§ EXERCISE OBJECTIVE: From the entries below, reproduce exactly the line containing "middle dip: (559, 429)", the line containing "index pip: (536, 429)", and every line in between, with nothing added.

§ GIVEN ENTRIES:
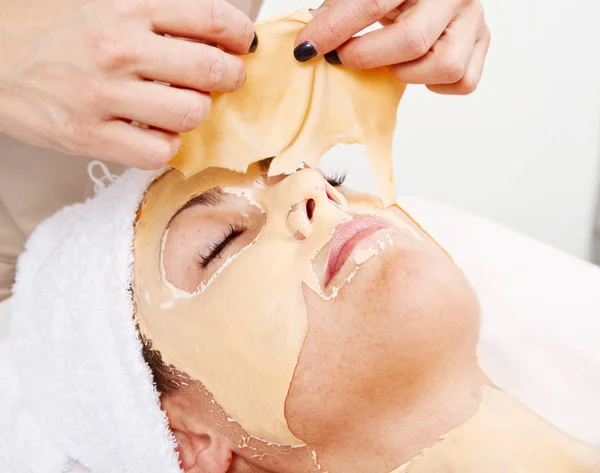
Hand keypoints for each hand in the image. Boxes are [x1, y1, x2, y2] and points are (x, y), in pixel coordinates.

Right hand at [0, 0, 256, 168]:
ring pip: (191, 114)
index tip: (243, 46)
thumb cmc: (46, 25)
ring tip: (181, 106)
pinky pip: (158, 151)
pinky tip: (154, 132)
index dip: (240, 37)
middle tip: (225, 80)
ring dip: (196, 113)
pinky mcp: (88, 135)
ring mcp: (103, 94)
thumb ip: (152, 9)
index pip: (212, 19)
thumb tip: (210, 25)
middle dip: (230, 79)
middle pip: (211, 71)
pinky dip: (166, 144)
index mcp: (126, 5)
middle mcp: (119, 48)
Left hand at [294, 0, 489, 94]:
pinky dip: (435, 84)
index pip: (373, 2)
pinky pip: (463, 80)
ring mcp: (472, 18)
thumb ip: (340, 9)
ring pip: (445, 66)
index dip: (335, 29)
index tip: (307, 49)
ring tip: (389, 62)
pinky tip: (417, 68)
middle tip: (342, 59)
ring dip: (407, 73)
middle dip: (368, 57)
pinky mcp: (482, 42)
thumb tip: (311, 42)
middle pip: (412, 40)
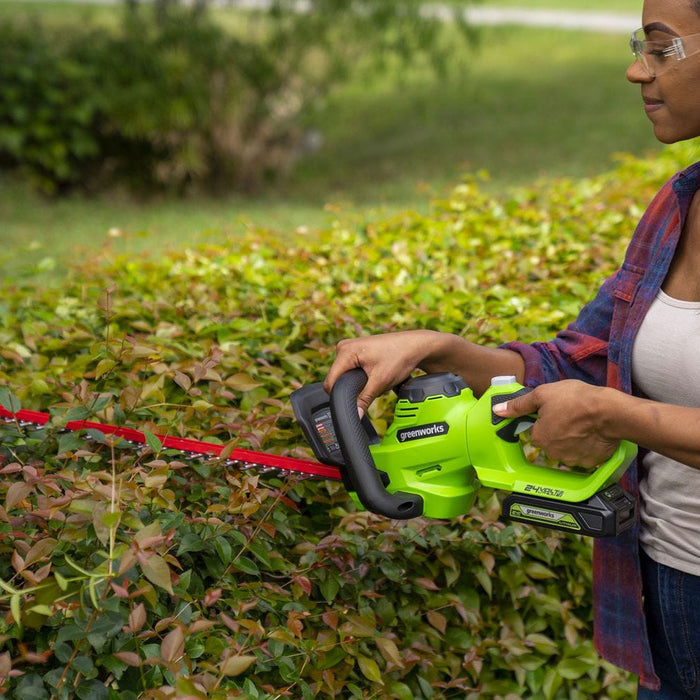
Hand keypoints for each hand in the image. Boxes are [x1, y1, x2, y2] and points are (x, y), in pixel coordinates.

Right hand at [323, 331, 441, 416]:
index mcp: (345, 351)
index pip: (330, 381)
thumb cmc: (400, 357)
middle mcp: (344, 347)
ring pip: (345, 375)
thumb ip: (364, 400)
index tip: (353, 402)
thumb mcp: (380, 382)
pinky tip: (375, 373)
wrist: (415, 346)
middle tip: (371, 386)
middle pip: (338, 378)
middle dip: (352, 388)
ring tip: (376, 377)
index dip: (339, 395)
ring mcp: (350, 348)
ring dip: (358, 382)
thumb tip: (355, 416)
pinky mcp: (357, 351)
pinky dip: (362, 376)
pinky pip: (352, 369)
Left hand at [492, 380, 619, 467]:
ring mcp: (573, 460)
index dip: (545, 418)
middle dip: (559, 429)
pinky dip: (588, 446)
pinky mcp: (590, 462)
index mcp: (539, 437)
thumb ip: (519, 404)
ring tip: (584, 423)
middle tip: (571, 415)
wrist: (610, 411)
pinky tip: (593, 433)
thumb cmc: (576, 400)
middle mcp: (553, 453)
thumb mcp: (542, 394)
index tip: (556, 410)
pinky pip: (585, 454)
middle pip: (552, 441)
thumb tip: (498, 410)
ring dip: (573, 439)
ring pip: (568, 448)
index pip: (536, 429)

==

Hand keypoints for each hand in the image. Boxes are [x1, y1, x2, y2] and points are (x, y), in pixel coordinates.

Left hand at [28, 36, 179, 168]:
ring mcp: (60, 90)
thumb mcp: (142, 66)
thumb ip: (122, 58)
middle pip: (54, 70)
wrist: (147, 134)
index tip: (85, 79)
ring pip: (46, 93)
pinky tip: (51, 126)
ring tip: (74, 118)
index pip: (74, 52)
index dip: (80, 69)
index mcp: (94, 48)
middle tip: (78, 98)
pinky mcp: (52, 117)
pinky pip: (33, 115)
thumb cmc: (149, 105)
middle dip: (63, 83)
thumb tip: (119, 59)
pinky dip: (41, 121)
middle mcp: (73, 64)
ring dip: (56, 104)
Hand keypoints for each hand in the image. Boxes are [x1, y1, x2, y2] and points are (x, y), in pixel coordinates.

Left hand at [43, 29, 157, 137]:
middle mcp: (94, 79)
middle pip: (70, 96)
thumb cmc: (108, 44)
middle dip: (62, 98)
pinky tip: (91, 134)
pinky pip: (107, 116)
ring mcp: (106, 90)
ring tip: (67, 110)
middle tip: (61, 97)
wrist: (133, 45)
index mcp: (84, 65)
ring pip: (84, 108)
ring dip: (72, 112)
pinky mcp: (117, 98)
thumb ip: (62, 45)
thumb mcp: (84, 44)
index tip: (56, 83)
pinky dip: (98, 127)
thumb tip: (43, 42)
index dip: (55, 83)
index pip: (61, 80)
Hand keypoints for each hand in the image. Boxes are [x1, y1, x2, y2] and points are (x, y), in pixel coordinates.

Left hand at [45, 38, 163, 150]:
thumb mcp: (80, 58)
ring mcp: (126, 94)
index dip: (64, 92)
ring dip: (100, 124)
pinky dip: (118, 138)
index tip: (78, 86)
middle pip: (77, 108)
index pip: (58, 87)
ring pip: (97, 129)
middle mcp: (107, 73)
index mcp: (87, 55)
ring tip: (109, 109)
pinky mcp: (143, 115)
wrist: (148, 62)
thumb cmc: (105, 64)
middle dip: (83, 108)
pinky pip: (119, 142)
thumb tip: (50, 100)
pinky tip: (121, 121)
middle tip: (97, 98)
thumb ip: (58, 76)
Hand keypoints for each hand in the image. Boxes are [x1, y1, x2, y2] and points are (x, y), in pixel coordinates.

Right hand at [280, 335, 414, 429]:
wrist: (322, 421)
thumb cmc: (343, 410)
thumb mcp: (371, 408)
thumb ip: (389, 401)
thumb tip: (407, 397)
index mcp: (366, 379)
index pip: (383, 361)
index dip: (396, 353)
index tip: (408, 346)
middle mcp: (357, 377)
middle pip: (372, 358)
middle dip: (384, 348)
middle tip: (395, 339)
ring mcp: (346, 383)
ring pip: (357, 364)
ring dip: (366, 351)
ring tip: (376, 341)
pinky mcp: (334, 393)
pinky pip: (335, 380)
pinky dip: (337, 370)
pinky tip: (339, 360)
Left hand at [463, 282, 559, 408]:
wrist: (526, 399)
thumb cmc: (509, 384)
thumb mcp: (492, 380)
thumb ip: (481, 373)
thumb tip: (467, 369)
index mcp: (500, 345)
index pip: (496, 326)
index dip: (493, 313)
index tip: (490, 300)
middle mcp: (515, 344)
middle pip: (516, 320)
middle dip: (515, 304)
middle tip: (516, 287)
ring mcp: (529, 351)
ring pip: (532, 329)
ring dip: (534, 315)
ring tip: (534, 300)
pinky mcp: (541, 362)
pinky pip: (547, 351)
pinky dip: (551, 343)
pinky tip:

--

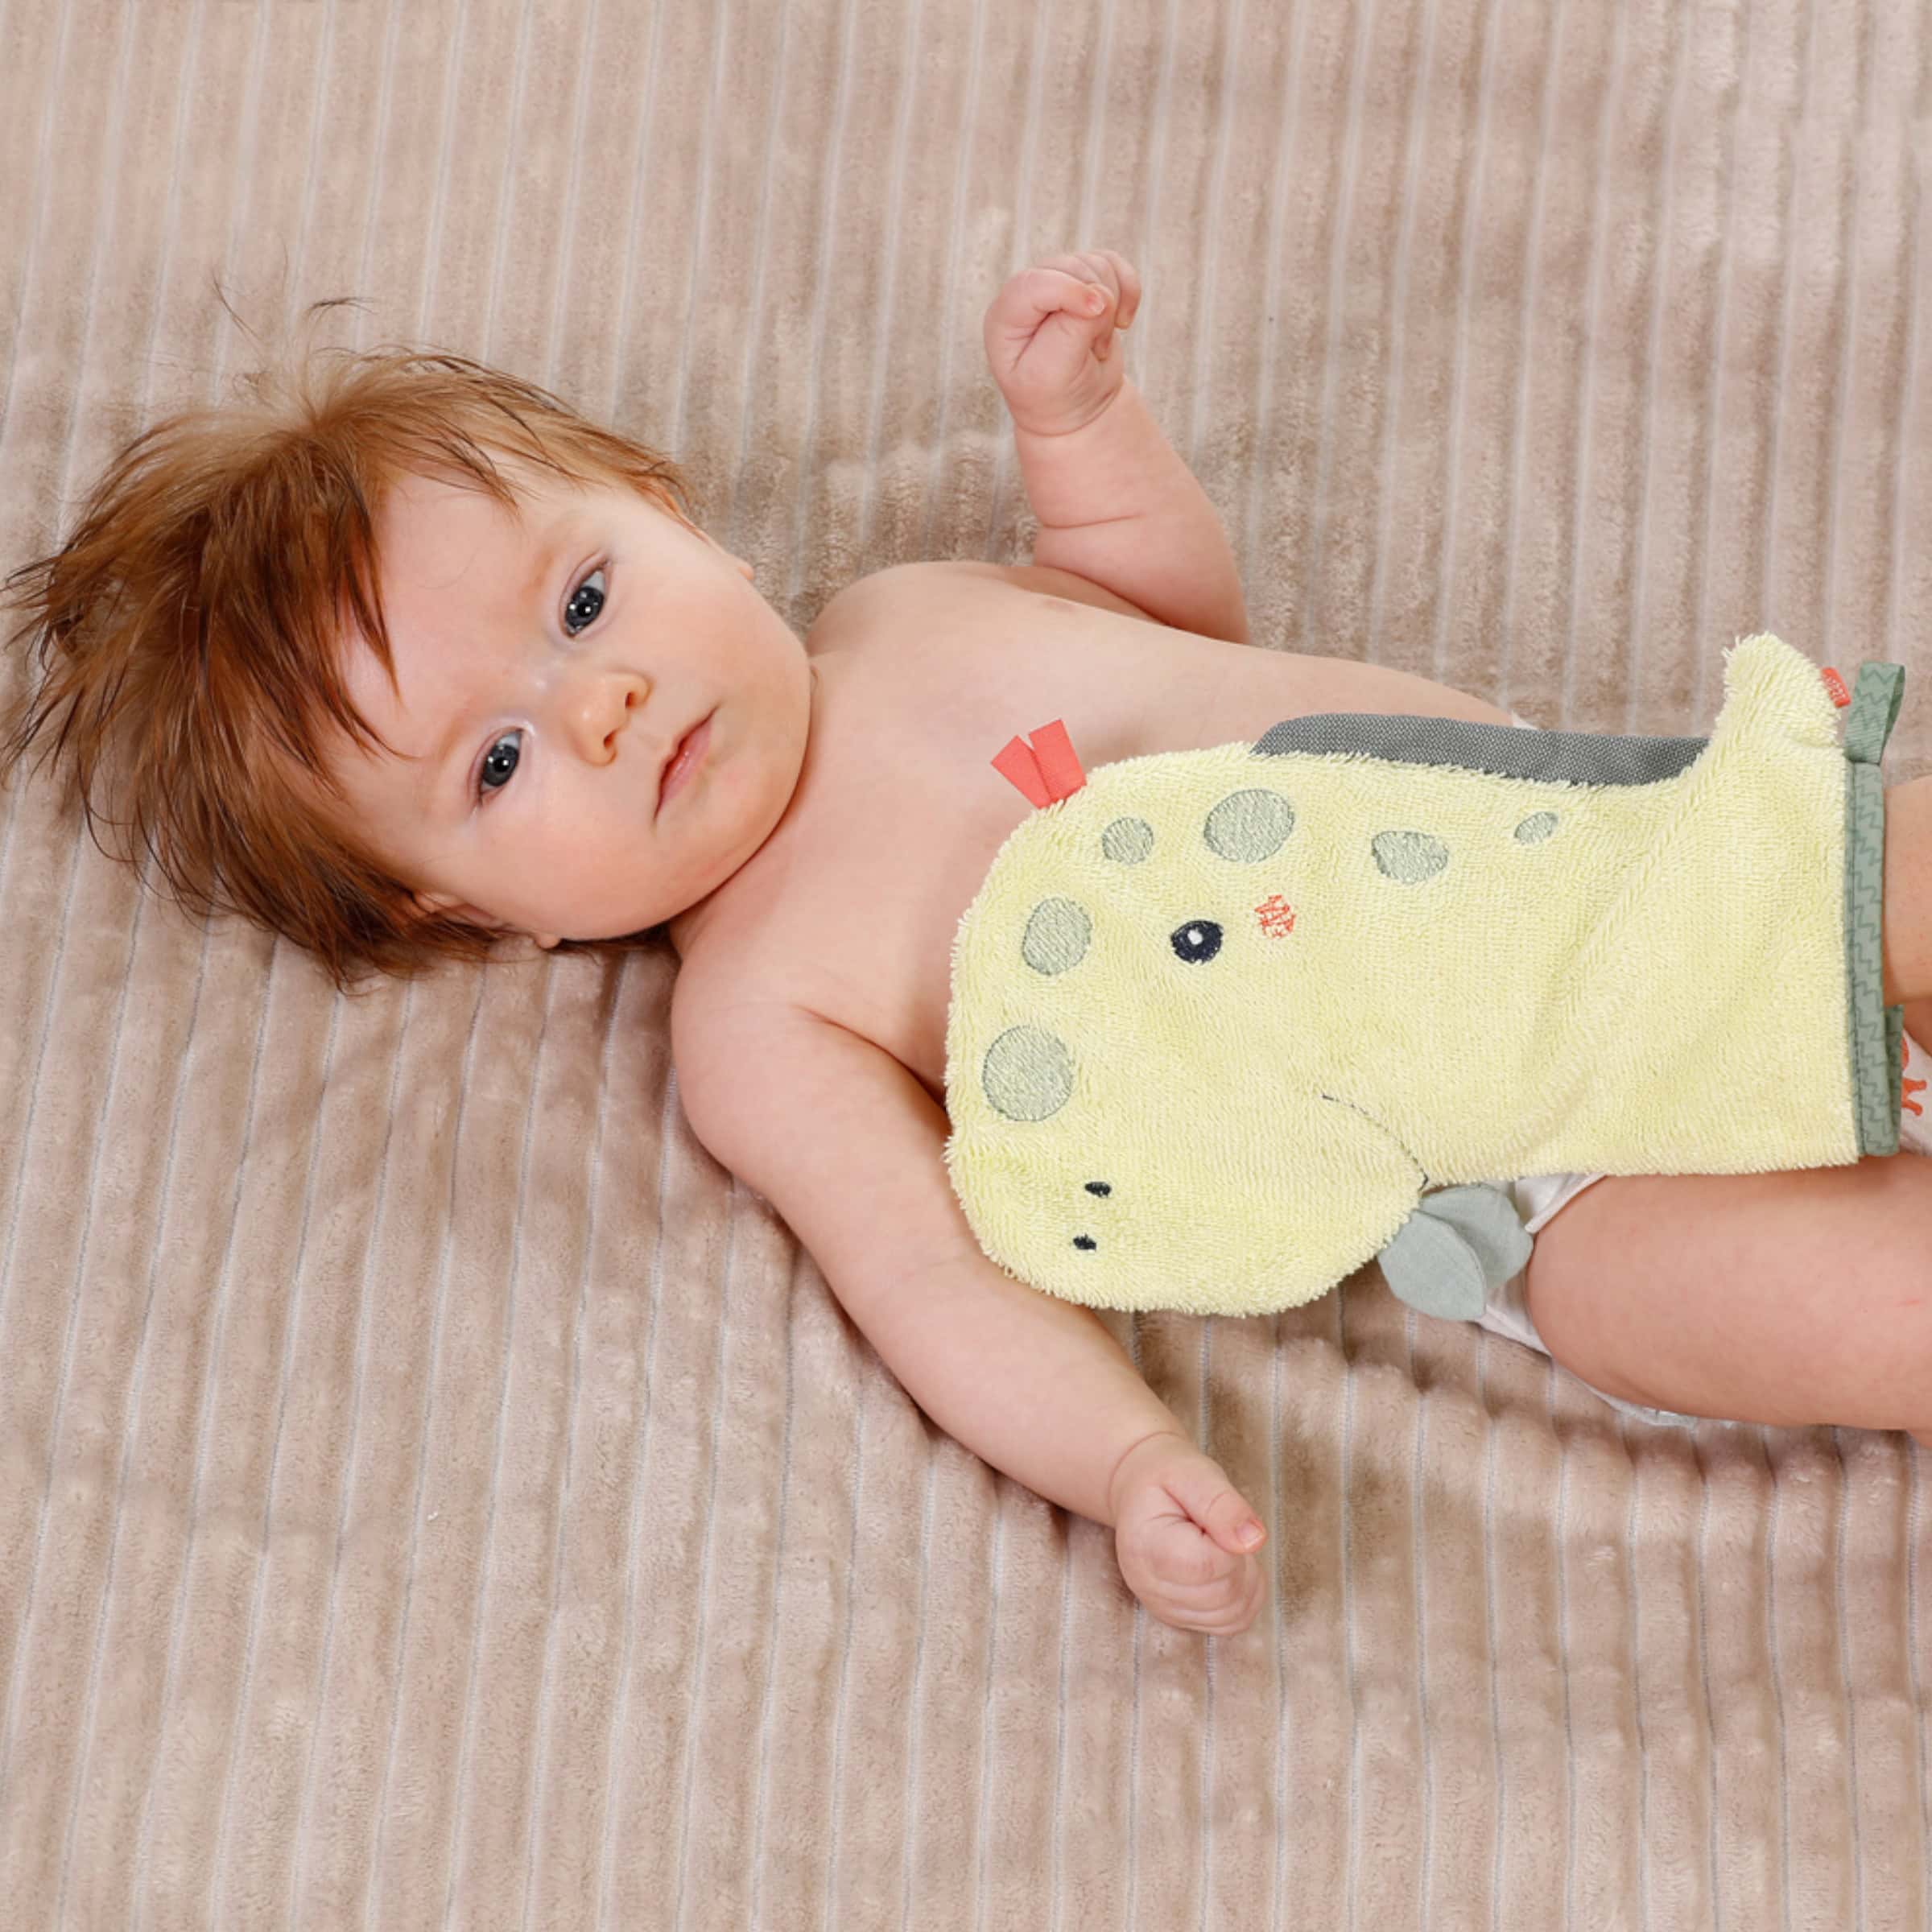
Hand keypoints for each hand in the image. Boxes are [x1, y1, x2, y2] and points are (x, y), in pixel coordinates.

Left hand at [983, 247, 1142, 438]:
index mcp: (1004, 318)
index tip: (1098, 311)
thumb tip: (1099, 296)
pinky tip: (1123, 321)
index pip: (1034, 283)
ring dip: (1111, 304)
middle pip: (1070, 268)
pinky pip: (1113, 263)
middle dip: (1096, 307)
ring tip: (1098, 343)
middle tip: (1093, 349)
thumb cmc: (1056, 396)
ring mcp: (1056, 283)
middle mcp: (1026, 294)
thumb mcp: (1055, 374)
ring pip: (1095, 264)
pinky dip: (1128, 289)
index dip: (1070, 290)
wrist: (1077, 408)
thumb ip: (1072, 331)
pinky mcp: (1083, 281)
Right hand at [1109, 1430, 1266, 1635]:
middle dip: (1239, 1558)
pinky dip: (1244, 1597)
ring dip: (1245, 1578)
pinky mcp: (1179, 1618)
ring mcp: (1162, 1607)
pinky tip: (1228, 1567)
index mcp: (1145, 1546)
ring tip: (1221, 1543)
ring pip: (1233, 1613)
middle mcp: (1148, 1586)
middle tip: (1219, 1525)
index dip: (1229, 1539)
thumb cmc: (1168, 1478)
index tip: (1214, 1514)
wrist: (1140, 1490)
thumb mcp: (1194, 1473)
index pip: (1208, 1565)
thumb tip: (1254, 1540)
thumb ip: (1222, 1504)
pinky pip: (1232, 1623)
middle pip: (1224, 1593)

§ WRITTEN ANSWER:
middle dip: (559, 429)
pinky dip: (588, 446)
pinky mcp: (590, 462)
index mcp: (539, 437)
thumb ip: (519, 404)
ring tip: (584, 423)
middle tip: (571, 415)
wrist: (610, 411)
pinky tip: (593, 433)
thumb cmc: (576, 400)
middle mcp: (553, 453)
thumb mcp: (542, 394)
index tip: (556, 410)
pinky pip: (585, 454)
middle pip: (552, 441)
thumb tip: (498, 410)
ring dip: (573, 439)
ring pip: (568, 448)
index pip: (536, 429)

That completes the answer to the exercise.